Yes. Go look at the source code. You will see rendering objects in
there, which are similar to XSL FOs. When NGLayout takes an XML document
and a CSS stylesheet and displays it, as I said, at no point is HTML
generated. This is not hidden information, although it is not widely
known either. My understanding is that IE5 also does not produce HTML
when rendering XML documents with CSS (but I have not seen the code).

> I work on a Mozilla
> implementation and if I include
> <?xml-stylesheet type="text/xsl" href="../Myscript.xsl" ?> nothing is
> happening :-) 

Right, it doesn't do XSL at this point. Similarly, in IE, nothing is
happening because it doesn't do XSL at this point (it does one part of
the spec but not the other part).

> But, the actual architecture is still monolithic and is
> not ready to include style engines as external modules, as plug-ins yes but
> not as an integrated whole. What we need is a style router that just
> interpret the "type" property, a mechanism that allows the engine to change
> the MIME type and therefore select the appropriate plug-in. 

Like the modular font renderer, for example, the same way that works?

> For example,
> when the style engine encounter the "format" property set to "tex" it can
> then tell the rendering engine to load the tex plug-in by specifying the
> output type MIME format, or if the format property is not present, just do
> direct function calls to the rendering engine.

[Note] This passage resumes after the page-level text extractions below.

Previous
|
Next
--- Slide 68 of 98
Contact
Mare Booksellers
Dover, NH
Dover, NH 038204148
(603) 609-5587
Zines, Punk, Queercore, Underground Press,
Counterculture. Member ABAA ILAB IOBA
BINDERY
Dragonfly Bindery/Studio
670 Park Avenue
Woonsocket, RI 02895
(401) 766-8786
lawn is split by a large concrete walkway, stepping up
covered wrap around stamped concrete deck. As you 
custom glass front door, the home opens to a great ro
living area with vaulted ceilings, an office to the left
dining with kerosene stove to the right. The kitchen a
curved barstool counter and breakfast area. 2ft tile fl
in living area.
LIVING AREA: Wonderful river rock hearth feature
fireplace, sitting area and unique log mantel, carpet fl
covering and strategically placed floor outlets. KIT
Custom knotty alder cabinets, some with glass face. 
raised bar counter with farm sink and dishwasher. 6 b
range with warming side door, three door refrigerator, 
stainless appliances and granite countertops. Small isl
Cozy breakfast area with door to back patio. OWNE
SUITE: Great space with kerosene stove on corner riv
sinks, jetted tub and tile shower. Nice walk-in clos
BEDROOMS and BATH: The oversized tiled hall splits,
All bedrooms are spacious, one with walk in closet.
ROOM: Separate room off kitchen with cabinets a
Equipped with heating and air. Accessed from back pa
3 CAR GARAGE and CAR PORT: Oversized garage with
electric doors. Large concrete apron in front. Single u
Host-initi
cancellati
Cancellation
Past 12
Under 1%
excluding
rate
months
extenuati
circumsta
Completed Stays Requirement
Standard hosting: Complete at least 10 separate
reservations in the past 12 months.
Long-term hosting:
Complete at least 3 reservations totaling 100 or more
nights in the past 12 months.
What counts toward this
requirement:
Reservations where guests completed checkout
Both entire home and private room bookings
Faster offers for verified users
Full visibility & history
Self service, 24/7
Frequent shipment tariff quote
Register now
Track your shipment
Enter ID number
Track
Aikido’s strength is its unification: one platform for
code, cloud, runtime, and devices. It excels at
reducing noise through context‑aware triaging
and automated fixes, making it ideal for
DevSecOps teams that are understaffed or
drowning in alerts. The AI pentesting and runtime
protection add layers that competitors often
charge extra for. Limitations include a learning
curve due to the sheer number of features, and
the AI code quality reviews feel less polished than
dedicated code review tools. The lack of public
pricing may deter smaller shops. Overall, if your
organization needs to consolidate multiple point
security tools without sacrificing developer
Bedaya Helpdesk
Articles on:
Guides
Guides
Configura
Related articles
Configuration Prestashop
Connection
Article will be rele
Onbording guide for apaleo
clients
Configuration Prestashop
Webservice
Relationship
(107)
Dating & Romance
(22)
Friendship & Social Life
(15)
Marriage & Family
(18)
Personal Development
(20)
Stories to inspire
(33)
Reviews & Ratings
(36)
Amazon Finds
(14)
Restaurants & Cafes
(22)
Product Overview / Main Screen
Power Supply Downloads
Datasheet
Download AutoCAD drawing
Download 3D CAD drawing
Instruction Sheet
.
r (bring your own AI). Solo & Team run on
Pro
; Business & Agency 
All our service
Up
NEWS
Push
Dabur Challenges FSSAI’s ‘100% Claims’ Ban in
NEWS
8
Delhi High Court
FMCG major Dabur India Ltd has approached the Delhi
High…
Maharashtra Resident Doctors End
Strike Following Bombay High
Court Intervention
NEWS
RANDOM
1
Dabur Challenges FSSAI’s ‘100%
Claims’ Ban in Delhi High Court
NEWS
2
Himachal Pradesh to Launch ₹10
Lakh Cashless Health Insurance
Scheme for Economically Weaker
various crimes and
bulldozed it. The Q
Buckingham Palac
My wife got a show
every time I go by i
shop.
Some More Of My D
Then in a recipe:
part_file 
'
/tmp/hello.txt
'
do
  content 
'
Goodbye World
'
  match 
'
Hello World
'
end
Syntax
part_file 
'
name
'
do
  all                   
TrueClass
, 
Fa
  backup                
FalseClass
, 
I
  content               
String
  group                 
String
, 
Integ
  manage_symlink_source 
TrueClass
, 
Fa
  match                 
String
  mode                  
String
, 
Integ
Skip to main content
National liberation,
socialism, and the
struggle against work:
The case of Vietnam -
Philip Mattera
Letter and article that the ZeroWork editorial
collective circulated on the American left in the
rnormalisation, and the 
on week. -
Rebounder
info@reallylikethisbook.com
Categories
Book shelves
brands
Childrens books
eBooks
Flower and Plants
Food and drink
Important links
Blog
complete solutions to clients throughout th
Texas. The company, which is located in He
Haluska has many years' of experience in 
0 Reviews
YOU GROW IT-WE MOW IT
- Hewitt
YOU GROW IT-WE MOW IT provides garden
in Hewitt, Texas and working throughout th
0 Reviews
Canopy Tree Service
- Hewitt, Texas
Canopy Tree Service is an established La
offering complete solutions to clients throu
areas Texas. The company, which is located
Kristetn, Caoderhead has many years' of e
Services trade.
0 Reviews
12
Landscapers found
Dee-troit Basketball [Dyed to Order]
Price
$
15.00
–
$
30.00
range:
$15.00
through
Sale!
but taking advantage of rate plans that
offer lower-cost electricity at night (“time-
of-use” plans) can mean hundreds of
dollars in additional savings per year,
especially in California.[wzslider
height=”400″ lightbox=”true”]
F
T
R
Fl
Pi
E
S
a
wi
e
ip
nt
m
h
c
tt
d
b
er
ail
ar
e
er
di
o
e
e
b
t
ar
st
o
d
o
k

Ah now you are saying something different to what you said before; if
you have format=tex and tex is not present it can go interpret the
stylesheet with whatever other renderer it has. And if the format
property said format=foo then it should use the foo renderer, otherwise
use whatever it wants.

So lets suppose that I have two browsers A and B; A has a good TeX
engine but its foo support sucks. B has a really basic TeX engin but an
amazing foo engine. What do I put into the format property to get the
best output? It seems I need to pick A or B and have "best viewed in A"
in my document. Or, I could rely on the browser to use the best engine
it has - so th eformat property is redundant.

>  That freedom of choice and
> that's an open architecture :-)

No, in that case it is not freedom of choice but in that case it is not
the restriction of choice that I said earluier; it is just redundancy,
and tuning to particular implementations at the expense of others.
> 
> Chris said:
> Anyway these are minor comments, easily fixed, and i am glad to see the
> SGMLKit being updated.
> 
> Reply-------
> Thanks and thank you for your comments, I could express my views on the
> subject. The first implementation is working with IE but we are working also
> on an other implementation based on Mozilla 

And the same XML document will work with both, or will I need to go
editing the document because it is targeted at a different
implementation of the same spec? And when a million readers download the
document are they supposed to edit it too, to give precise details of
the internals of their style sheet rendering process?

> but if you have checked the
> bugzilla bugs count recently, you probably noticed that we still have a lot
> of work to do doesn't it? However, for temerous people, we'll do a release
> that allows you to select either Mozilla or MSHTML rendering engine 

Both of the rendering engines that you mention are far from perfect. The
recently released CSS1 test suite will help drive these implementations
towards better conformance.

> so that,
> text processing developpers can check their work in both rendering engine
> just by a context menu option. 

That sounds useful. 

> But pieces are rough to integrate and
> religion wars are still the builders enemy  (bulders are too much busy
> building to do religion war:-))

I'm not trying to start a religious war. I'm trying to ensure
interoperability. Hard coding details of a particular implementation
into an XML document does not strike me as the path to happiness.